• _WHAT THE TASK ASKS_: According to the gRPC monitoring text below, on which port does the separate HTTP server that exposes the /metrics endpoint run?

• _TEXT UNDER STUDY_:
We set up a standard gRPC server using google.golang.org/grpc.
We import github.com/grpc-ecosystem/go-grpc-prometheus. This library provides pre-built interceptors for Prometheus metrics.
grpc_prometheus.NewServerMetrics() creates a collector for common gRPC server metrics (request duration, count, errors, etc.).
s.Use(grpcMetrics.UnaryServerInterceptor()) hooks these metrics into our gRPC server’s request handling pipeline. Every gRPC call will now be observed by the Prometheus interceptor.
We start a separate HTTP server on :9091 that exposes the /metrics endpoint using promhttp.Handler(). This is where Prometheus will scrape.

Now, when Prometheus scrapes http://localhost:9091/metrics, it will see output like this:

# HELP go_gc_duration_seconds A collection of samples that allow you to track the pause time of your Go application's garbage collector.
# TYPE go_gc_duration_seconds histogram
# HELP go_goroutines A metric which counts the number of goroutines that currently exist.
# TYPE go_goroutines gauge
# HELP go_info Information about the Go application.
# TYPE go_info gauge
# HELP go_memstats_alloc_bytes Number of bytes allocated and still in use.
# TYPE go_memstats_alloc_bytes gauge
# HELP go_memstats_frees_total Total number of memory blocks freed.
# TYPE go_memstats_frees_total counter
# HELP grpc_server_handled_total Total number of RPCs handled by the server, partitioned by grpc_code and grpc_method.
# TYPE grpc_server_handled_total counter
grpc_server_handled_total{grpc_code="OK",grpc_method="SayHello"} 1
grpc_server_handled_total{grpc_code="OK",grpc_method="SayHello"} 2
# HELP grpc_server_msg_received_total Total number of RPC messages received by the server, partitioned by grpc_method.
# TYPE grpc_server_msg_received_total counter
grpc_server_msg_received_total{grpc_method="SayHello"} 1
grpc_server_msg_received_total{grpc_method="SayHello"} 2
# HELP grpc_server_msg_sent_total Total number of RPC messages sent by the server, partitioned by grpc_method.

• _DATASET EXCERPT_:

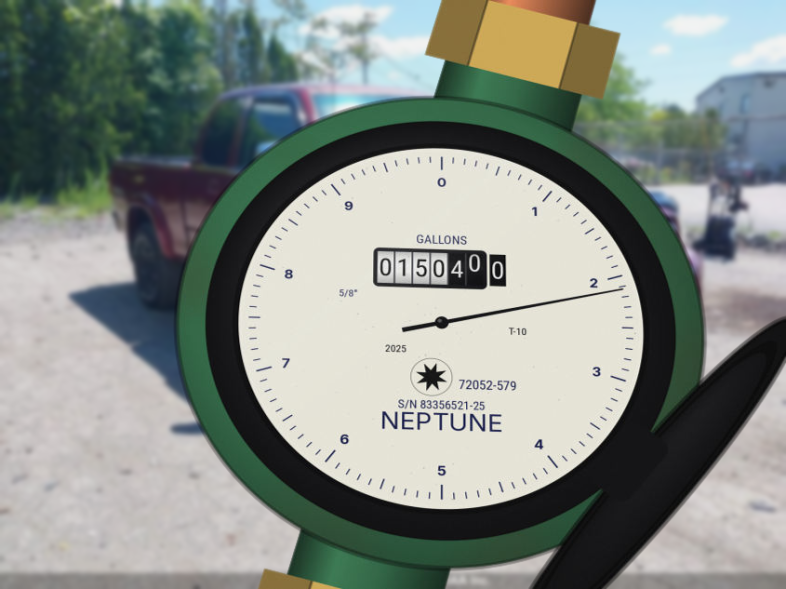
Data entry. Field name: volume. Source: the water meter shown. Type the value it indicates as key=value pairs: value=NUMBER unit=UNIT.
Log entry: value=150402.1 unit=gal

• _WRITTEN ANSWER_: It runs on port 9091 (:9091).